Vegetation responses following wildfire on grazed and ungrazed sagebrush semi-desert.
Abstract
A 20-year set of cover data on sagebrush semi-desert plant communities responding to wildfire and livestock grazing near Mills in central Utah provided an opportunity to compare the assumptions and adaptability of classical and state-and-transition models for describing secondary succession. Cover data were organized and analyzed by plant species, growth forms, and other ground cover classes. Graphical analysis, ordination (employing semi-strong hybrid multi-dimensional scaling), regression, and analysis-of-variance were used to determine whether the patterns observed were best described as community change (tightly linked species) or individualistic change (each species acting independently).

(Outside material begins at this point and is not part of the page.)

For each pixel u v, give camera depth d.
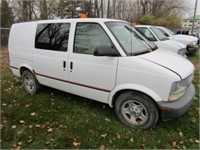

Distinct differences in total plant cover, growth form, and species composition were found between burned (both grazed and ungrazed) and the unburned and grazed treatments. Conventional graphical and statistical analyses of burned and ungrazed plots showed greater and earlier expansion of perennial grasses and then relatively less cover-weighted compositional change in recent years compared to the other treatments. Vegetation on none of the treatments appears to have stabilized toward either the pre-burn sagebrush semi-desert, a new state or the potential natural community for the site involved. Pathways of change reflected in the ordinations have been complex in all treatments. The only obvious trends in responses of individual species were to fire and the inverse relationship of cheatgrass to total perennial vegetational cover. All this evidence points to few tight linkages between species or growth form groups and thus favors viewing these patterns individualistically. While the state-and-transition model allows greater flexibility than the classical model in the depiction of plant community/individual species changes consequent to any management action, it doesn't apply readily everywhere, as exemplified by this case study.
DOI:10.2458/azu_jrm_v55i2_west